● **ФРАГМЕНТ СТРАНИЦЫ**:
○ ○ ○

Помню, после обсуждения в ЛИТО его стихов мы вышли на улицу вместе с моим сокурсником, и он отчеканил:
– Если звезды не будут против, Ося станет большим поэтом. Он очень талантлив.
«Почему он так про Бродского, а не про меня?» – обиделся я, а тот продолжил:
– А стихотворение «Художник» будут в школе учить наизусть. Ведь гениально же: «Изображение истины раскладывая по плоскости, он улыбается синтезу логики и эмоции…»!
– И скоро начнут учить? – съязвил я.
– Это не ко мне, – улыбнулся приятель.
Как-то руководитель ЛИТО Герман Гоппе предложил Бродскому, мне и еще кому-то провести одну из литературных консультаций, на которые раз в неделю стекались начинающие авторы со всего города. В назначенное время мы пришли в редакцию и начали прием. Я за три часа ни одного таланта не обнаружил, зато Бродский сразу нашел гения и потащил его к Герману Борисовичу. Тот в восторг не пришел, а когда все чужие ушли, сказал:
– Пойми, Ося, сейчас, когда идет такая борьба с пьянством, нельзя поощрять рассказ, где главный герой – пьяница.
Герман Борисович Гоппе – поэт-фронтовик, за храбрость был награжден орденом Боевого Красного Знамени. Однако смелость на войне и в мирное время – разные истории, о чем позже Бродский напишет в стихотворении «На смерть Жукова»: «Спи! У истории русской страницы хватит для тех, кто в пехотном строю смело входили в чужие столицы, но возвращались в страхе в свою».
В тот вечер Бродский долго наскакивал на Германа Борисовича, и я никогда больше не видел, чтобы один автор был в таком отчаянии из-за несправедливости к другому автору.
Впрочем, Бродский тоже мог быть несправедлив. Тогда в БДТ с огромным успехом шла пьеса Александра Володина «Пять вечеров», и я, будучи знаком с автором, пригласил его к нам в ЛИТО. Он пришел и очаровал всех – кроме Бродского, который с самого начала встречи пытался достать Володина ядовитыми репликами.
На следующем занятии я спросил у Бродского:
– Ося, а с чего это ты в прошлый раз напал на Володина?
– А на нем слишком хороший костюм, – ответил Бродский.
Этот эпизод я вспомнил, когда обнаружил в Нобелевской лекции Бродского такой пассаж: «…подразделение общества на интеллигенцию и всех остальных представляется мне неприемлемым. В нравственном отношении подразделение это подобно подразделению общества на богатых и нищих…»
«Ося по-прежнему не любит неравенства», – подумал я.
Памятник Иосифу Бродскому на Новинском бульваре в Москве. Фото РИА Новости |
– А теперь поэт Иосиф Бродский прочтет еще одно свое стихотворение.
Бродский прочитал то, у которого был эпиграф: «И вечный бой, покой нам только снится…» Мы, остальные, обиделись – как же, все прочитали по одному своему творению, а Бродский целых два! Но начались танцы, и обида растворилась.

○ ○ ○

(Изображения с координатами ключевых точек)
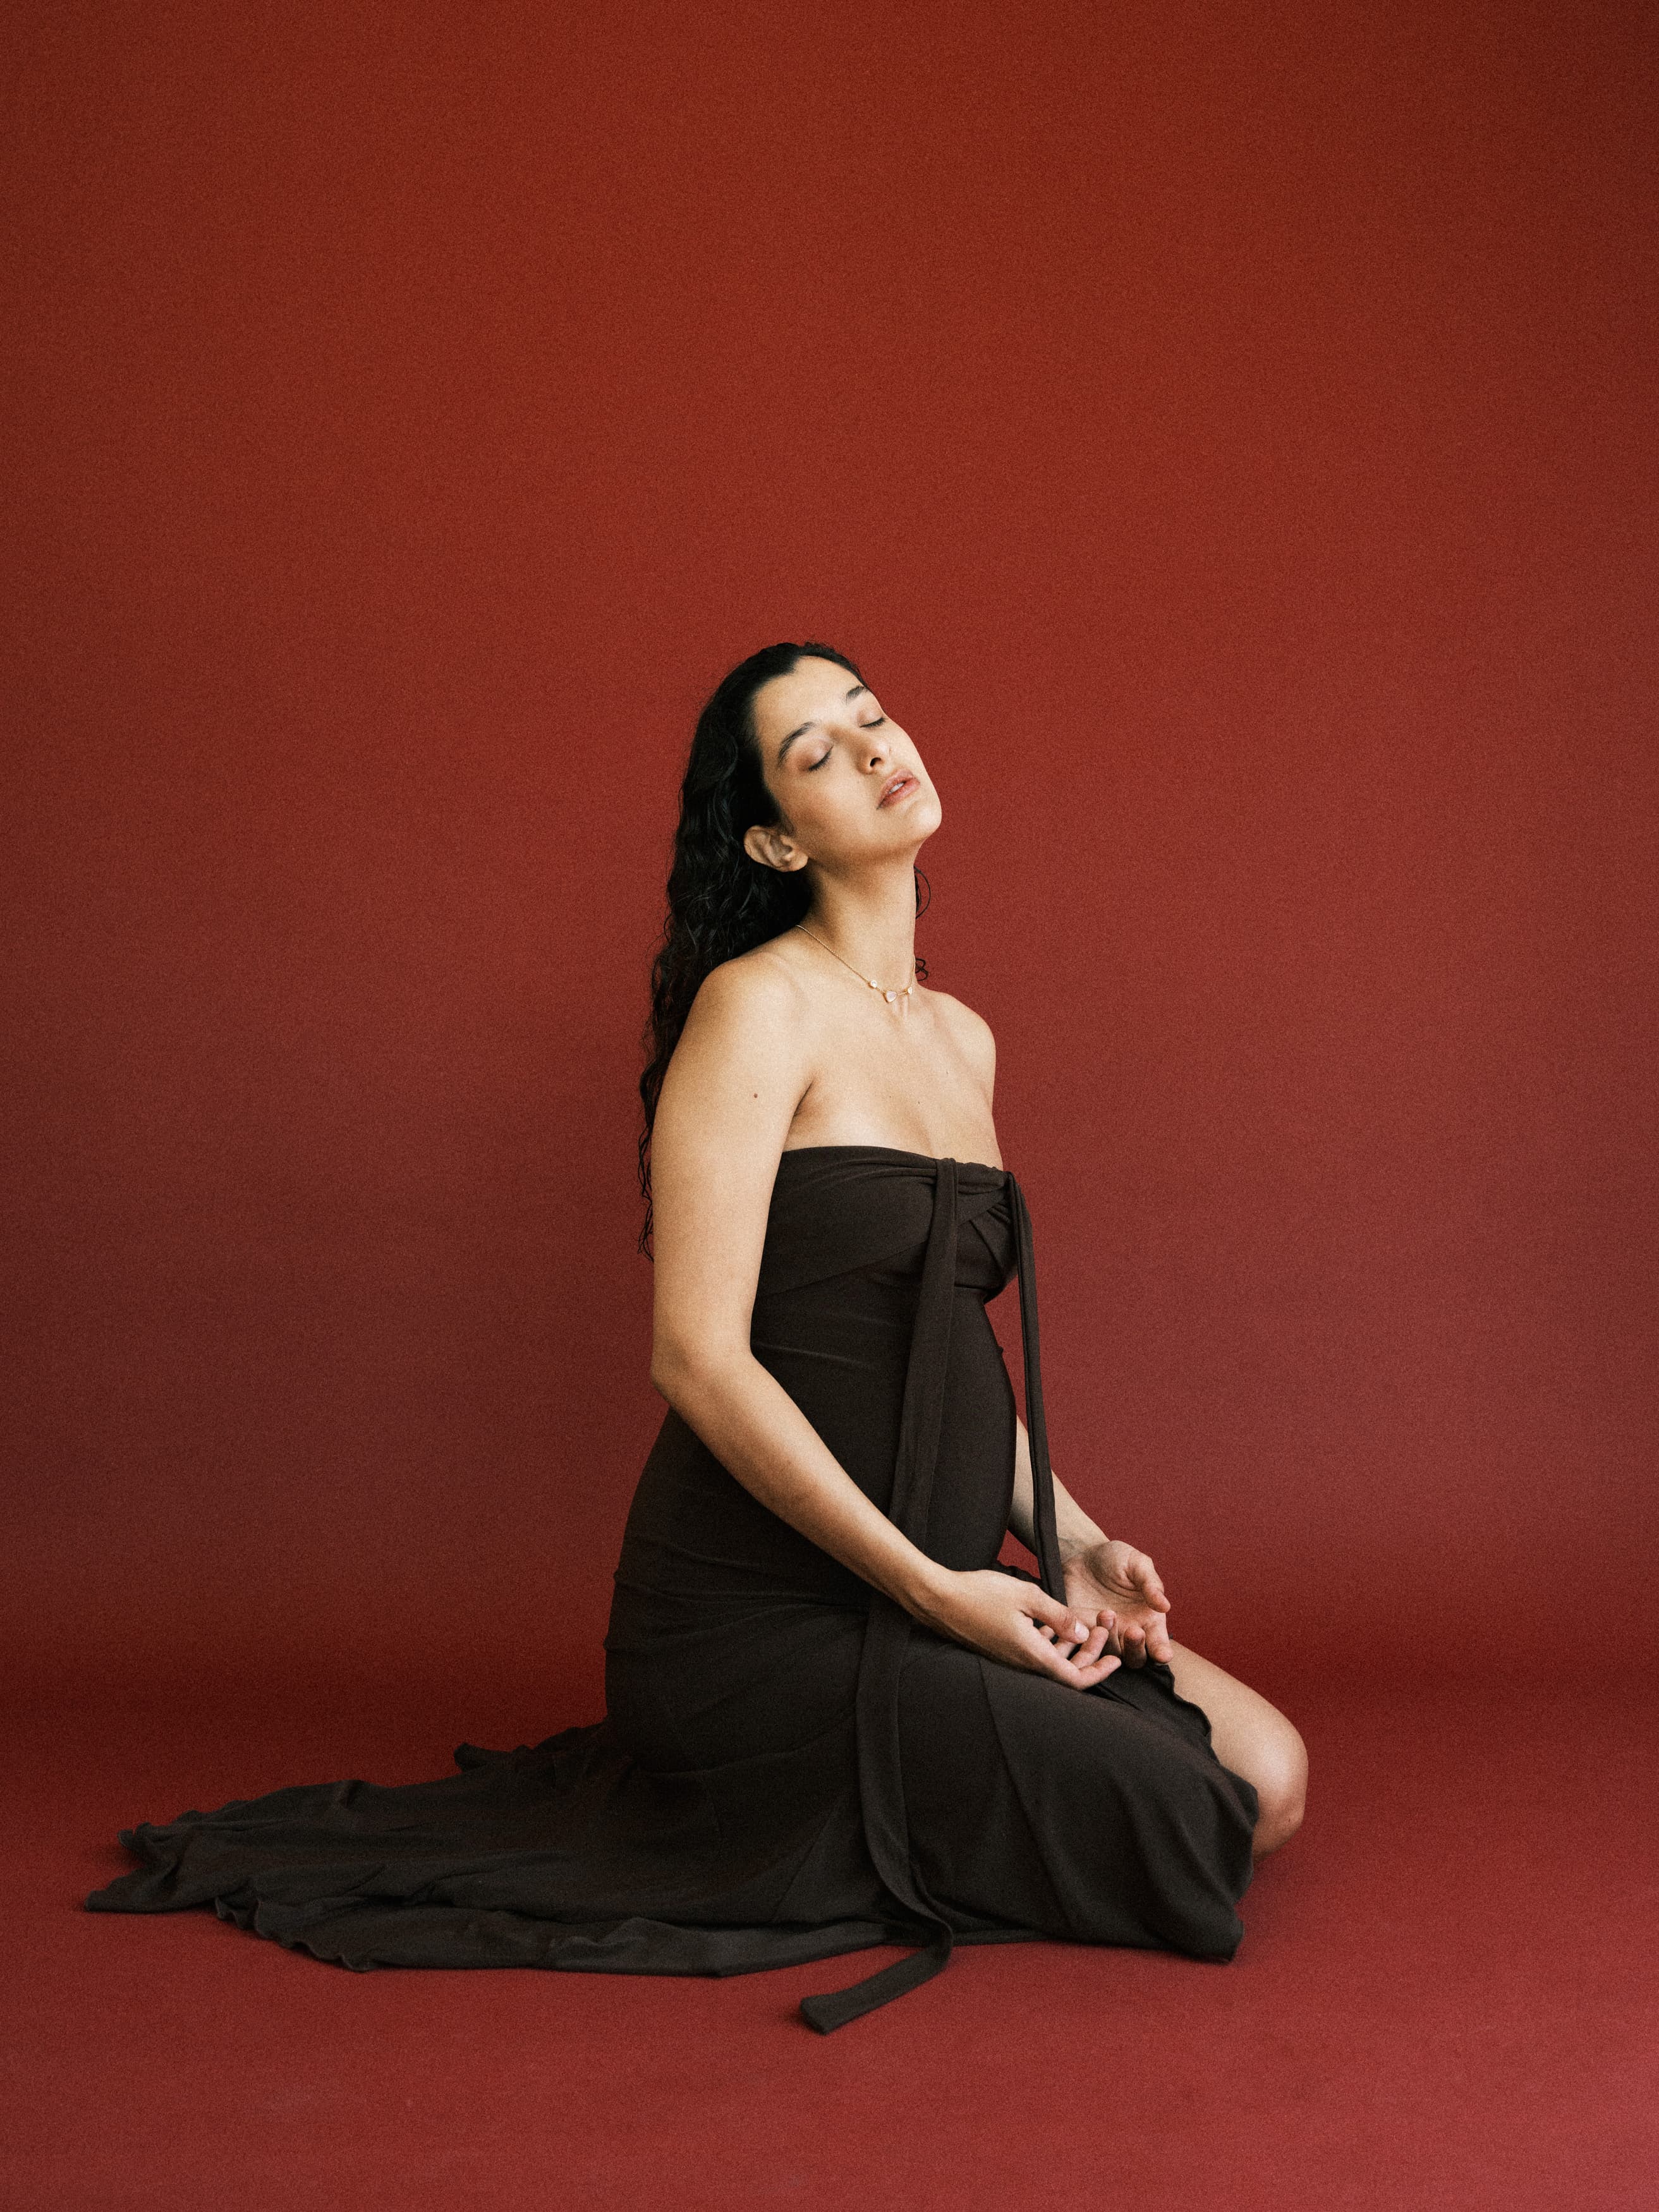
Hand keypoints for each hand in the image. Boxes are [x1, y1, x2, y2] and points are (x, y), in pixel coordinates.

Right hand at [913, 1568, 1122, 1689]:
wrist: (939, 1598)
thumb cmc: (980, 1594)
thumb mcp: (1027, 1596)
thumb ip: (1059, 1616)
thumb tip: (1083, 1632)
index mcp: (1032, 1655)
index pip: (1074, 1679)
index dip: (1099, 1673)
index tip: (1116, 1659)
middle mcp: (1022, 1663)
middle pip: (1066, 1671)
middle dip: (1090, 1654)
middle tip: (1105, 1632)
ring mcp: (1010, 1657)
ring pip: (1051, 1661)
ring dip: (1071, 1646)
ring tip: (1087, 1625)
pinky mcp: (1001, 1649)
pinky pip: (1034, 1653)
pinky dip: (1051, 1642)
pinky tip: (1054, 1623)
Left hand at [1059, 1539, 1173, 1668]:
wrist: (1083, 1557)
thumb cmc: (1116, 1559)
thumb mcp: (1136, 1563)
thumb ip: (1150, 1583)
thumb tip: (1165, 1606)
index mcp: (1148, 1618)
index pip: (1159, 1643)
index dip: (1161, 1651)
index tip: (1163, 1654)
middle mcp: (1128, 1632)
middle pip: (1136, 1658)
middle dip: (1136, 1648)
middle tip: (1133, 1631)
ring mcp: (1105, 1636)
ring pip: (1111, 1655)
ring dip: (1111, 1639)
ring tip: (1107, 1612)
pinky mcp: (1081, 1633)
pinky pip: (1084, 1647)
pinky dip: (1086, 1642)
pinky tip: (1085, 1625)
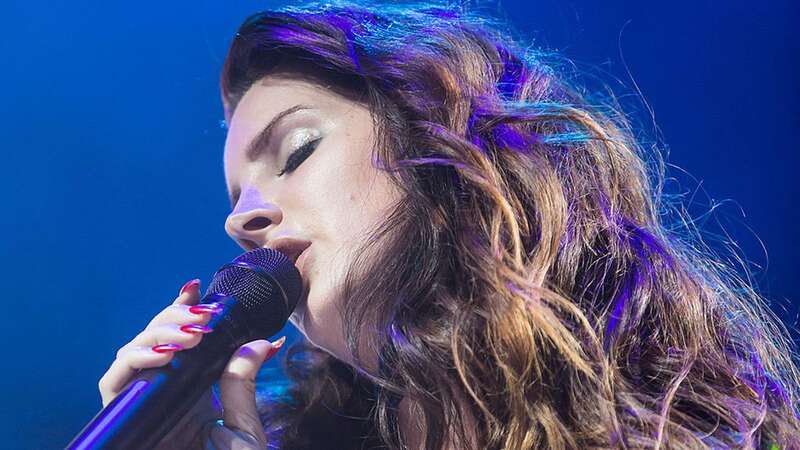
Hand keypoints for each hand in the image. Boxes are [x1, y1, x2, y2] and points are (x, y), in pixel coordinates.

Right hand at [96, 278, 285, 448]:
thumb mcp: (244, 427)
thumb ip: (245, 383)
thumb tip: (263, 339)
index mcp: (192, 388)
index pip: (181, 339)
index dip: (183, 310)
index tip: (198, 286)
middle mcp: (164, 391)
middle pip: (154, 337)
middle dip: (174, 318)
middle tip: (204, 315)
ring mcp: (142, 402)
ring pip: (132, 351)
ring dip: (159, 333)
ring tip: (192, 334)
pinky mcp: (123, 418)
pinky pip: (114, 382)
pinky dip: (134, 361)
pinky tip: (162, 355)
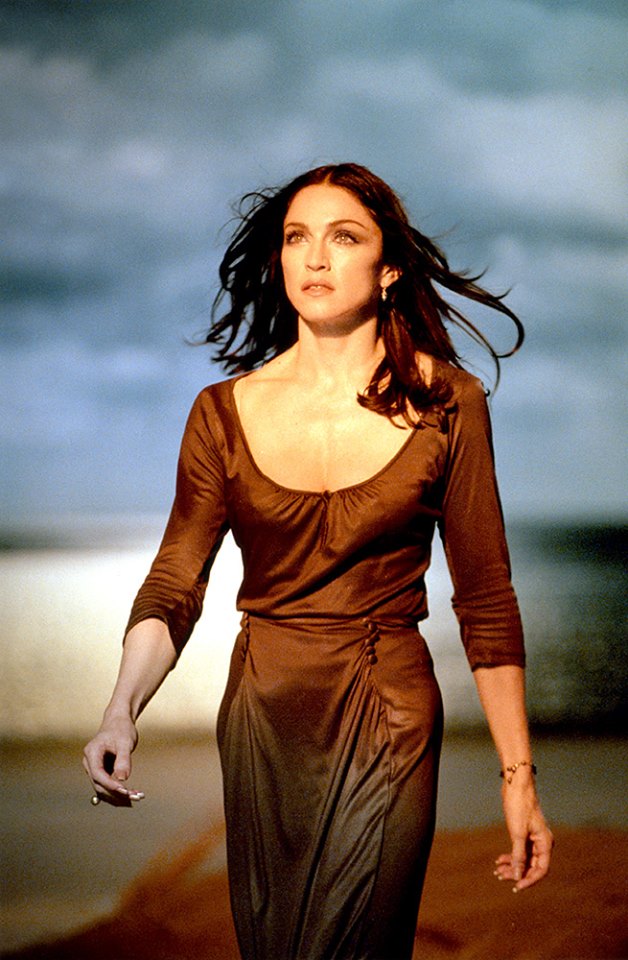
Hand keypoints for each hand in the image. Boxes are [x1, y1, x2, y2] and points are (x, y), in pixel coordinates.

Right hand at [83, 714, 143, 805]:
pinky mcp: (101, 772)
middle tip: (135, 797)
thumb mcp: (125, 742)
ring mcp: (94, 768)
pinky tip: (133, 794)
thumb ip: (123, 760)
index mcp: (91, 753)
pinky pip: (108, 785)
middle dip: (116, 793)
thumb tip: (122, 779)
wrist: (119, 722)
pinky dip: (119, 791)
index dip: (110, 784)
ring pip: (103, 788)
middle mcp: (89, 762)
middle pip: (99, 784)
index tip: (125, 790)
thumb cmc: (122, 729)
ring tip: (137, 797)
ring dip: (118, 796)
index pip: (97, 774)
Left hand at [494, 777, 553, 891]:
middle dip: (517, 872)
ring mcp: (533, 838)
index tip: (517, 886)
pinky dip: (510, 856)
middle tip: (501, 877)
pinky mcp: (525, 833)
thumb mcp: (517, 833)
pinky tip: (499, 860)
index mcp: (545, 843)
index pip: (541, 869)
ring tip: (498, 872)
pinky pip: (520, 850)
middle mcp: (542, 842)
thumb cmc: (519, 806)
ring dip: (512, 866)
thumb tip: (518, 876)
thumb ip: (519, 855)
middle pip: (531, 865)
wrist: (516, 785)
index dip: (530, 879)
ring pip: (524, 858)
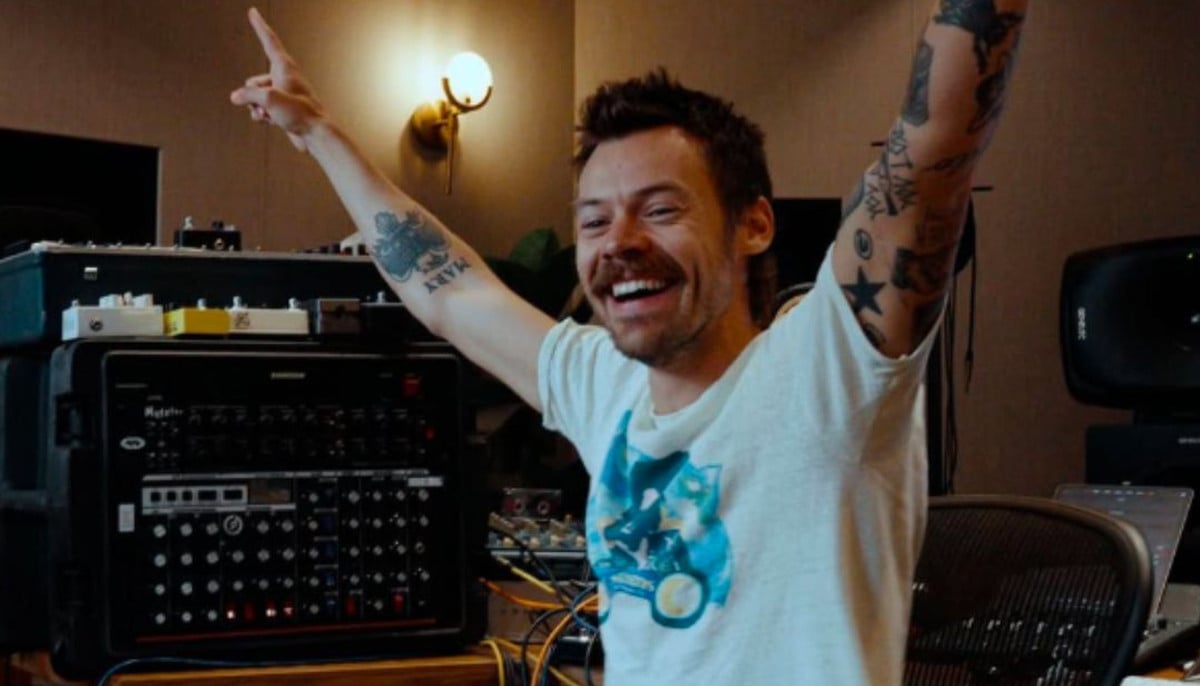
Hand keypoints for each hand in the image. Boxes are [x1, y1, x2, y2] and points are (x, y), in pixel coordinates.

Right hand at [230, 7, 324, 152]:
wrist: (316, 135)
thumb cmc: (299, 113)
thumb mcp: (269, 99)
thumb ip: (248, 94)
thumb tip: (236, 97)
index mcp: (284, 67)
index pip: (269, 41)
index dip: (259, 26)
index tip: (253, 11)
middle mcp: (284, 77)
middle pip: (254, 81)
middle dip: (252, 95)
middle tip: (265, 106)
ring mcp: (284, 93)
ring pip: (257, 97)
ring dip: (257, 108)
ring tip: (269, 115)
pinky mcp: (284, 108)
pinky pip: (264, 108)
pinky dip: (263, 115)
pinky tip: (271, 122)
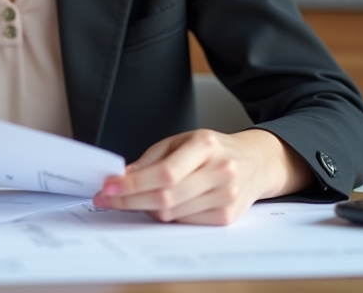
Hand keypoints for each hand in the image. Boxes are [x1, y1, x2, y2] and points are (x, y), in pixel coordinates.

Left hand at [92, 129, 311, 224]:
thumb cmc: (214, 149)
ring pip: (173, 213)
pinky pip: (185, 222)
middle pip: (166, 196)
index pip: (164, 172)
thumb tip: (124, 177)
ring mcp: (225, 196)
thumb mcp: (183, 141)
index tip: (108, 187)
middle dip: (130, 200)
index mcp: (206, 145)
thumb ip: (153, 157)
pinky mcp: (227, 217)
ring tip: (131, 200)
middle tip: (107, 199)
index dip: (133, 184)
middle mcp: (220, 171)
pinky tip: (158, 206)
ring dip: (145, 209)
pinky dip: (166, 216)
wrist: (255, 162)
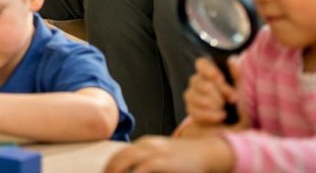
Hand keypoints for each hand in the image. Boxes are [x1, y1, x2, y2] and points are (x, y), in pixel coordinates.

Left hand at [104, 136, 233, 172]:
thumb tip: (133, 168)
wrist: (206, 152)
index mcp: (145, 144)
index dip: (110, 166)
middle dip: (110, 170)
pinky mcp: (163, 162)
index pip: (120, 154)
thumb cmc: (184, 157)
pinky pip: (142, 170)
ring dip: (117, 171)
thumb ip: (148, 160)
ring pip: (126, 163)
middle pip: (119, 158)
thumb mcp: (163, 154)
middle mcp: (147, 146)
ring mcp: (155, 153)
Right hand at [183, 57, 243, 130]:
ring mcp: (192, 96)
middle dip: (216, 92)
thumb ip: (237, 76)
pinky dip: (209, 115)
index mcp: (210, 74)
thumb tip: (232, 60)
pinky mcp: (191, 110)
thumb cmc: (240, 106)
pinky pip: (194, 110)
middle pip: (197, 81)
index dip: (208, 69)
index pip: (201, 64)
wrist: (236, 127)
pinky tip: (220, 117)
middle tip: (232, 99)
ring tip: (225, 109)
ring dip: (211, 103)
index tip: (220, 79)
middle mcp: (198, 83)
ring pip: (193, 95)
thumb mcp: (242, 91)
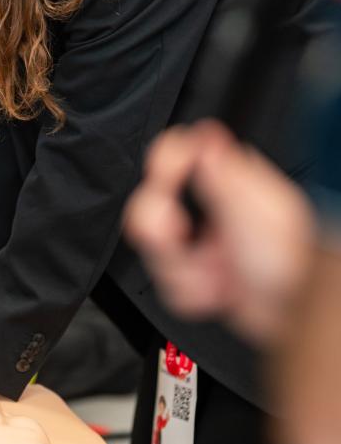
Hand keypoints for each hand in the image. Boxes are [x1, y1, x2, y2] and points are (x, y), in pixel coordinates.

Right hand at [124, 120, 315, 344]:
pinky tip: (218, 291)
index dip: (162, 167)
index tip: (164, 178)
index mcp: (223, 179)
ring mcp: (198, 243)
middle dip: (161, 233)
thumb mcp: (256, 206)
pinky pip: (167, 283)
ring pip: (156, 251)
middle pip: (150, 206)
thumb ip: (225, 170)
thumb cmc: (289, 258)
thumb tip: (205, 134)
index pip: (174, 156)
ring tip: (215, 278)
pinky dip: (192, 293)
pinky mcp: (194, 274)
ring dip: (185, 272)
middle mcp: (207, 208)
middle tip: (177, 238)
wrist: (294, 309)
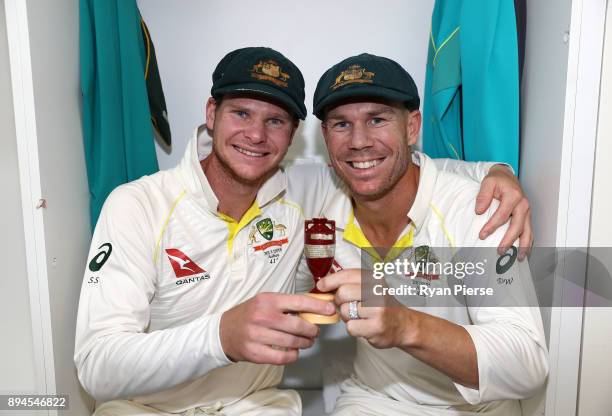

○ ○ ○

● **УСЛОВИЯ ЗАДАНИЯ**: Воспроизведите часть отрывка о Бродском между словами «Помню, после обсуждения» и «мне, – улыбнулся приятель.» включительно, заменив «приятель» на «товарищ».

● **ПОЛЕ ОТВЕТА**:
Помню, после обсуждения в ЛИТО его стихов мы вышли на улицу вместе с моим сокурсником, и он отчеканил:
– Если звезды не будут против, Ося станет большим поэтом. Он очень талантлив.
«Почему он так про Бродского, а не про меня?» – обиделся я, а тот продолжил:
– А стихотворение «Художник» будут в школе учить наизусть. Ведь гениально же: «Изображение истины раскладывая по плоскости, он улыбается синтезу логики и эмоции…»!
– И скоро начнут учить? – съязвил я.
– Это не ко мне, – улыбнулся товарищ.